According to the grief essay, what age would he have turned on November 4th?

··· Selected text

I looked at my phone… November 4th.

Ah, of course.

He would have been 35.

The grief was lighter, different than any year before. And while I didn’t write about it then, talk about it with anyone around me, or even reach out to text his family, I held him in my heart throughout the day.

It’s been eight years since his last birthday.

Seven years and 11 months since he chose to leave us all.

Several lifetimes since he turned my world inside out.

“How long after your loss did you realize you’d healed?” I was asked the other day. I responded with only a laugh at first because that’s such a challenging question to answer.

Technically I started healing a handful of weeks after my loss when a friend gifted me energy work that helped me to breathe normally for the first time. Or maybe it was seven months after my brain began deteriorating from PTSD, and I had my first process. Or two years later, when I finally started honoring myself and my truth because I had stopped swallowing for nine days and nearly died.

The answer: healing is a journey.

It happens in layers, and sometimes things have to get worse before they get better. It’s confusing and chaotic and takes far longer than any of us want to say because grief never leaves us. It doesn’t get smaller. It doesn’t get “healed away.” We simply learn to carry it differently. We grow around and with it. We’re shaped because of it.

I’m happier, healthier, and more aligned than ever.

I’ve healed, and I continue to heal.

I am who I am because he lived and because he died.

His story will always be woven into mine, and I’m sure my body will never stop remembering the significant dates for as long as I live, even if I don’t cry over them anymore. Even if I hold them close to my heart.

And… there’s a lightness this year that I don’t take for granted.

It’s no longer the primary storyline I’m living.

It’s no longer a heavy weight, but an integrated piece of me.

And while I’ll never be grateful for his death, I’ll always be thankful for what I learned and who I chose to become in the aftermath of it.

······
··· Data for review

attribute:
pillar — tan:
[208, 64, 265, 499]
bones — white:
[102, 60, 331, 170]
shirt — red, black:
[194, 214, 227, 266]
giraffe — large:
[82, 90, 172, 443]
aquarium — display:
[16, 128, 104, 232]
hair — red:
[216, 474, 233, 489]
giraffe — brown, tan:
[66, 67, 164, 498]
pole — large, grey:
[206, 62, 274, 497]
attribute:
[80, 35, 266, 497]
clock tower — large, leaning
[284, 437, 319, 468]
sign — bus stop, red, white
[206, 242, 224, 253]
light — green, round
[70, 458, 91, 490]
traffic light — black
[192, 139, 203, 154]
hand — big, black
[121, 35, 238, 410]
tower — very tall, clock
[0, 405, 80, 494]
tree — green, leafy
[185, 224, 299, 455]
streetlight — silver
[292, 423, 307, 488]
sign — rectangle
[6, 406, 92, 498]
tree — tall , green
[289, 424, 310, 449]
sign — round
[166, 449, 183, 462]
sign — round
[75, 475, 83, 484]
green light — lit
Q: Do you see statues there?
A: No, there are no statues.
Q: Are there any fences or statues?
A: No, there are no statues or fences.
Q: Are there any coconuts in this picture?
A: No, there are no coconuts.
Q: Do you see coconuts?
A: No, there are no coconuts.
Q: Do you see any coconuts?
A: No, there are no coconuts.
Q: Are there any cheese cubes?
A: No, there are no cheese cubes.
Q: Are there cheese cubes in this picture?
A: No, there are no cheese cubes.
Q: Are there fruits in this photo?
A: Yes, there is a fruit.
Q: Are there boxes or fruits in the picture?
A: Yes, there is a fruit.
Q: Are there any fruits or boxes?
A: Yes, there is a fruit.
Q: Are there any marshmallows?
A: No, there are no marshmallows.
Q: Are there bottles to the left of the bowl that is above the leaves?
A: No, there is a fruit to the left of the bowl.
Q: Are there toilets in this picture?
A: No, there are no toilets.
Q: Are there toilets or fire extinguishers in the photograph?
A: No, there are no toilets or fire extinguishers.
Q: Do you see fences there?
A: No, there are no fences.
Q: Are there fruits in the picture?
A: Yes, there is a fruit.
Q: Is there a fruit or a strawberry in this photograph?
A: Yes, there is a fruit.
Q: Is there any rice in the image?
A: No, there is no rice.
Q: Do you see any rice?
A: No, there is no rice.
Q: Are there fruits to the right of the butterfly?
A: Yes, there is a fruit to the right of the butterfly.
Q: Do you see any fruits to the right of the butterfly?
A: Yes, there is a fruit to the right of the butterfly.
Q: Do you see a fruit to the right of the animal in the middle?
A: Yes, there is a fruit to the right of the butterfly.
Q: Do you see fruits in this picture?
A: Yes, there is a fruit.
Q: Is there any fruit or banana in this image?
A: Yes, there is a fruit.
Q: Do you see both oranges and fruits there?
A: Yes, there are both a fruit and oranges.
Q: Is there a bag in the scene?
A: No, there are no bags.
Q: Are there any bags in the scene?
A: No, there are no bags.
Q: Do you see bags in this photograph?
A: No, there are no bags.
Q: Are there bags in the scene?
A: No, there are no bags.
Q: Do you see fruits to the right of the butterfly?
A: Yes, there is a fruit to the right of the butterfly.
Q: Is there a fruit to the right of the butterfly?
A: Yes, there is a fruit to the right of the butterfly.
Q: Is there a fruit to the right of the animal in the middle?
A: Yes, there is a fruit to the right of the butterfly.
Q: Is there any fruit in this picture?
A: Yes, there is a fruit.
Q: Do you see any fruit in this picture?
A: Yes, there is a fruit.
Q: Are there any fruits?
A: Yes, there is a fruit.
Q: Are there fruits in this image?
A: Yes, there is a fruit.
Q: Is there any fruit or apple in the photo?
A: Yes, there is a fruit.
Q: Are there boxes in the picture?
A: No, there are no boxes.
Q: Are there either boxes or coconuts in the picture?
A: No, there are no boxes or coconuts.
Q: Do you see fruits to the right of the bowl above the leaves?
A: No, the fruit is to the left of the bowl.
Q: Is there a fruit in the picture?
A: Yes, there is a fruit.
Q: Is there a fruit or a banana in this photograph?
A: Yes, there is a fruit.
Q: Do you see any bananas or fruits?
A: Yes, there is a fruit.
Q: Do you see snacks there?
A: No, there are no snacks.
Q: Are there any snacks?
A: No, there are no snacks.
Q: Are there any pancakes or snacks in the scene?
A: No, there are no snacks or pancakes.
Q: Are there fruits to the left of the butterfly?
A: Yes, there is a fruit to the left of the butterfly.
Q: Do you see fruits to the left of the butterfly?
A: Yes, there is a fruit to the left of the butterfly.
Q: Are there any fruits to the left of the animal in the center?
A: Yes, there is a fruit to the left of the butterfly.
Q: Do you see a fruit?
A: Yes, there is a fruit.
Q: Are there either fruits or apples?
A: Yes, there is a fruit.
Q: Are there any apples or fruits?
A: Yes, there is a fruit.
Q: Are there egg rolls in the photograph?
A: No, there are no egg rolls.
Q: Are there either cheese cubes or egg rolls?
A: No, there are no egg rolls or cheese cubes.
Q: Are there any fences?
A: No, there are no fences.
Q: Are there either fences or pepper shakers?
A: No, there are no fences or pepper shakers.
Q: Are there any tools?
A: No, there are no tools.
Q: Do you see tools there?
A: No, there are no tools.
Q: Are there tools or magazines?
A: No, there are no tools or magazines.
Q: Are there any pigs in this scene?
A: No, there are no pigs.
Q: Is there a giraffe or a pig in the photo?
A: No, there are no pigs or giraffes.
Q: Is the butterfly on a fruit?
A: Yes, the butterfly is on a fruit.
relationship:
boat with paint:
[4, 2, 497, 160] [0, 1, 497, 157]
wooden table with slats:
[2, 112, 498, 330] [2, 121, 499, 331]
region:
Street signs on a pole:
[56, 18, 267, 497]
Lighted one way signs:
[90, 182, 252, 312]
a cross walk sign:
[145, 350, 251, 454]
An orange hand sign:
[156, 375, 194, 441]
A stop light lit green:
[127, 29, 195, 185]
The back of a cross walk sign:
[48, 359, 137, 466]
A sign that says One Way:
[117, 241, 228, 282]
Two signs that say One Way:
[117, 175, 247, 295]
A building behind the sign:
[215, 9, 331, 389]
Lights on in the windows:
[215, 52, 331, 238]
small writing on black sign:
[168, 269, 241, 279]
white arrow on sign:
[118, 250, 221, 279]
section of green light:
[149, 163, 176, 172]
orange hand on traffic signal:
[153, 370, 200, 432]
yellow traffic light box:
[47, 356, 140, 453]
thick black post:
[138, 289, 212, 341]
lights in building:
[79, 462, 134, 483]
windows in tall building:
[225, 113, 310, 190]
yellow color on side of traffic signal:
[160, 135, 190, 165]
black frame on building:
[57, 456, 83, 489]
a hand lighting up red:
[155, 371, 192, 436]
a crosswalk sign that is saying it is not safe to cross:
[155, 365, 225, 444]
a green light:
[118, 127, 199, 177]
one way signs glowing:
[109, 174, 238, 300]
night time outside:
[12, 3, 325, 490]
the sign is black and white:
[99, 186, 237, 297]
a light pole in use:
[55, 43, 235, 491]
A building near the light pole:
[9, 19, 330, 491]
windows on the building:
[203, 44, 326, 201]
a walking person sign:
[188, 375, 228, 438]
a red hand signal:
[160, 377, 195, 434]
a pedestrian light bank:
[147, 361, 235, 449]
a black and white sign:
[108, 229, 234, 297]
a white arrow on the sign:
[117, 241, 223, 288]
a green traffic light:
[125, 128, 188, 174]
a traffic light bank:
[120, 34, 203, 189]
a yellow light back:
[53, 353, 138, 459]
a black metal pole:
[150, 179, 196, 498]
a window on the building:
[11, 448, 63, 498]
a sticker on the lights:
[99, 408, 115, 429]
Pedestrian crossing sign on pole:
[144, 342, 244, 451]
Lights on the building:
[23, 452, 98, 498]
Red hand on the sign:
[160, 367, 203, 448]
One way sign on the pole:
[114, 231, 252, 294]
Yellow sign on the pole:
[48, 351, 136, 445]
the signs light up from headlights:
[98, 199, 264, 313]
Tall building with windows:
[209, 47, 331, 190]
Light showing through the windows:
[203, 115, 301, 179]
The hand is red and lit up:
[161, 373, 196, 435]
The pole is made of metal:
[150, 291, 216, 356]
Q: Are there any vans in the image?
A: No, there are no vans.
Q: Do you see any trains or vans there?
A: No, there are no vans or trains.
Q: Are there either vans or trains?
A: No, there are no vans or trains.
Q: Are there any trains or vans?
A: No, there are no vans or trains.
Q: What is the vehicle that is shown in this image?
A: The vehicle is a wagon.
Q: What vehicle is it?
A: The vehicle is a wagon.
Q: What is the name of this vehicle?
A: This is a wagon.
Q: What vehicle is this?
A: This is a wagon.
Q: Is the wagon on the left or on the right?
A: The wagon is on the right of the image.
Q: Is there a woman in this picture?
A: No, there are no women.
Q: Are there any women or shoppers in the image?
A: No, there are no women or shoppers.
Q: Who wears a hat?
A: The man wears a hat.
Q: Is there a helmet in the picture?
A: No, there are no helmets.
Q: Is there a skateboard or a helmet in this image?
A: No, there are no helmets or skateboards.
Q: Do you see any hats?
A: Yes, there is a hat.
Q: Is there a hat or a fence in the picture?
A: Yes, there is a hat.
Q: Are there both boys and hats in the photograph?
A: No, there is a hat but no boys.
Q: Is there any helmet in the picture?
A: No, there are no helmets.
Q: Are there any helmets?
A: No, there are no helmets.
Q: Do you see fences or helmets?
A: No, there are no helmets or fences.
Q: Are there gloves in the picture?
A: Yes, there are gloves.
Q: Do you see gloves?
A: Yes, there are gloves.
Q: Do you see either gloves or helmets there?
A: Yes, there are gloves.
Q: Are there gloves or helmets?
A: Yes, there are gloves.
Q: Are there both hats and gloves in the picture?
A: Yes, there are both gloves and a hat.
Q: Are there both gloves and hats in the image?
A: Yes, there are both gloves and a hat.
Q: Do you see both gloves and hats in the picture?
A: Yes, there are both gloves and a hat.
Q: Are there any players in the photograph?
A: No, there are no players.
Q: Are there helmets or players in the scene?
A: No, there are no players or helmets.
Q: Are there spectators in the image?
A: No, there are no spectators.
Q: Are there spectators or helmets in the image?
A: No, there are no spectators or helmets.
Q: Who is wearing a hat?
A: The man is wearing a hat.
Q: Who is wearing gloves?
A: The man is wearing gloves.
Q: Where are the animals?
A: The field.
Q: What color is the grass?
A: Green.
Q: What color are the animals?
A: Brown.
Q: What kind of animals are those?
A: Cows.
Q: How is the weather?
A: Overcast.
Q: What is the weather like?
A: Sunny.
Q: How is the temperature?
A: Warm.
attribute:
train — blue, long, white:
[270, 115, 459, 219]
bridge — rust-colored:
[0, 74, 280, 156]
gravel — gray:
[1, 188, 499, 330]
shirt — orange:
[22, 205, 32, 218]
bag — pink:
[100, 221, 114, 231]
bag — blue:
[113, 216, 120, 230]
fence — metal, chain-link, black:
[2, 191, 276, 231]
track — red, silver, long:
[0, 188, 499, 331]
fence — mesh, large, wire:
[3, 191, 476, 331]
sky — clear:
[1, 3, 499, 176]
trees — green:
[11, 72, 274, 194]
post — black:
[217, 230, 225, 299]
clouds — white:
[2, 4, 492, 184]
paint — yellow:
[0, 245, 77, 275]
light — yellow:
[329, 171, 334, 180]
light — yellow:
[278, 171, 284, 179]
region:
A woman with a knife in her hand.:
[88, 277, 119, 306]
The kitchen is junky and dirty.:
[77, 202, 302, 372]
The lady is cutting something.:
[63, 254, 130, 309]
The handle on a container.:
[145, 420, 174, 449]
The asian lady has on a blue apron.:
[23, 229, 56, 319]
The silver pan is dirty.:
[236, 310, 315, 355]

······

◆ Worked solution:
35